"Carol Davila" University of Medicine and Pharmacy, Bucharest, Romania.
"Elias" University Emergency Hospital, Bucharest, Romania.
J Diabetes Investig. 2017 Sep;8(5):716-719. doi: 10.1111/jdi.12620. Epub 2017 Feb 16.

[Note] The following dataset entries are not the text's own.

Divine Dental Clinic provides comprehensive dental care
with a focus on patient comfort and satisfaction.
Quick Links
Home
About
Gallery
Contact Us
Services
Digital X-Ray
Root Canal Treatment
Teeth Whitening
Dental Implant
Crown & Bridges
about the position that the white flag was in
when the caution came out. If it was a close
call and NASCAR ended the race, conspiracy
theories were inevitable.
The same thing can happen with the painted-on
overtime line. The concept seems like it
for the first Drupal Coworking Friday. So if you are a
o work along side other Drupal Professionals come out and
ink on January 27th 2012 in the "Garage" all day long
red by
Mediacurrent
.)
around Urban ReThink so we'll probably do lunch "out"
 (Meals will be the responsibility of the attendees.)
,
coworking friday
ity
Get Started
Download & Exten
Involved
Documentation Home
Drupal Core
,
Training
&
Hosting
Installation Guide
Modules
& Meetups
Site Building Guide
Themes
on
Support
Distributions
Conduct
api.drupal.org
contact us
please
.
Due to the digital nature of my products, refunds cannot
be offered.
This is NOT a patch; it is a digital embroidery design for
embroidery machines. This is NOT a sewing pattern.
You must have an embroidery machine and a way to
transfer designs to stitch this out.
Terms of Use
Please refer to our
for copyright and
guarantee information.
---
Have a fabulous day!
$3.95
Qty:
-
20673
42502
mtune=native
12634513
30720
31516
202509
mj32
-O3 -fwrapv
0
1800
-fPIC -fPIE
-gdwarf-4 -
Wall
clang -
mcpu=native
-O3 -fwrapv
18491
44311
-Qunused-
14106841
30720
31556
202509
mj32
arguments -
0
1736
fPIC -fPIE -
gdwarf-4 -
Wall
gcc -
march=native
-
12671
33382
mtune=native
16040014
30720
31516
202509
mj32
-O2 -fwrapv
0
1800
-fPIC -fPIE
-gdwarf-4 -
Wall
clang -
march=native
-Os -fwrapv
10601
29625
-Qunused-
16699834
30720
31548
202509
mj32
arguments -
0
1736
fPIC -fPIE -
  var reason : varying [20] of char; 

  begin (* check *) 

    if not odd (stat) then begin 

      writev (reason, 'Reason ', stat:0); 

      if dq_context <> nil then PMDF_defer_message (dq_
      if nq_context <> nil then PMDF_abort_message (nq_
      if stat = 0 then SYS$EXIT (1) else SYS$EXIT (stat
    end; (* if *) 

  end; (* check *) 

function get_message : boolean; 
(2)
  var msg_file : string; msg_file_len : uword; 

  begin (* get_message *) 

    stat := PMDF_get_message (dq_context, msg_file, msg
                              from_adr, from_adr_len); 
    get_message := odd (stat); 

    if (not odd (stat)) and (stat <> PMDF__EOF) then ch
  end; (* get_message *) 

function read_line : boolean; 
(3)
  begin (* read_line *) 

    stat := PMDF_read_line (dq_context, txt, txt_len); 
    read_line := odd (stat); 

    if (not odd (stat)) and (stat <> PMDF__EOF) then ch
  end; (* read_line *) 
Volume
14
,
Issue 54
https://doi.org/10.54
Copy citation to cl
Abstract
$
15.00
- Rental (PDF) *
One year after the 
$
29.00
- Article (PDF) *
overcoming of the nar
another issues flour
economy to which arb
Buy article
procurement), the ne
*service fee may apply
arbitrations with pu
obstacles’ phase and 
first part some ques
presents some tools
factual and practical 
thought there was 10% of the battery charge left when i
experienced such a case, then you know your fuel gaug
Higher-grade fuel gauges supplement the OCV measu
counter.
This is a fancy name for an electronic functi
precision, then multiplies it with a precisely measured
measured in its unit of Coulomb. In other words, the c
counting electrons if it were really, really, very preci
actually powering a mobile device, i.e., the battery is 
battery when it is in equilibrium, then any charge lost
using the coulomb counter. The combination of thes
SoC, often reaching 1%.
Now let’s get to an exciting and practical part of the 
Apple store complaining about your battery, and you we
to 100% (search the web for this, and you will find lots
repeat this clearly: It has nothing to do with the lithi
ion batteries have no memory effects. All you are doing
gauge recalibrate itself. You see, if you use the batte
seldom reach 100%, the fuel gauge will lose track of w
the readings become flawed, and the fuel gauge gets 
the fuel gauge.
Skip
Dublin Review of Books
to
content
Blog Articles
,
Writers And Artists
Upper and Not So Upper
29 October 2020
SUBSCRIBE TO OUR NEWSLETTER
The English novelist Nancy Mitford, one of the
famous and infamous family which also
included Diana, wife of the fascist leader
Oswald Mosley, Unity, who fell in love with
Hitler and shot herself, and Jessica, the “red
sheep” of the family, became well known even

In this report, we present the first known case of intermediate developmental delay, epilepsy and permanent neonatal diabetes (DEND) syndrome caused by a Q52R mutation in the KCNJ11 gene who was successfully switched (at age 1.3 years) to sulphonylurea monotherapy, namely glibenclamide. The most recent evaluation, after 2 years, showed a glycated hemoglobin level of 6.0% (42 mmol/mol). This mutation is so severe that none of the previously reported four cases were able to switch from insulin to sulphonylurea monotherapy. The Q52R mutation seems to have a chance of positive response to glibenclamide administered every 3-6 h instead of the classical 8-12 h, in doses around or above 2.5 mg/kg/day.
在本报告中,我们介绍了首例由 KCNJ11 基因 Q52R 突变引起的中间型发育迟缓、癫痫和永久性新生儿糖尿病(DEND)综合征,该患者在 1.3 岁时成功切换至磺脲类药物单药治疗,即格列本脲。最近的评估(2 年后)显示糖化血红蛋白水平为 6.0%(42mmol/mol)。这种突变非常严重,之前报道的 4 例病例均未能从胰岛素切换至磺脲类药物单药治疗。Q52R 突变似乎对每 3-6 小时给予的格列本脲有积极的反应,而不是经典的 8-12 小时,剂量约为或高于 2.5mg/kg/天。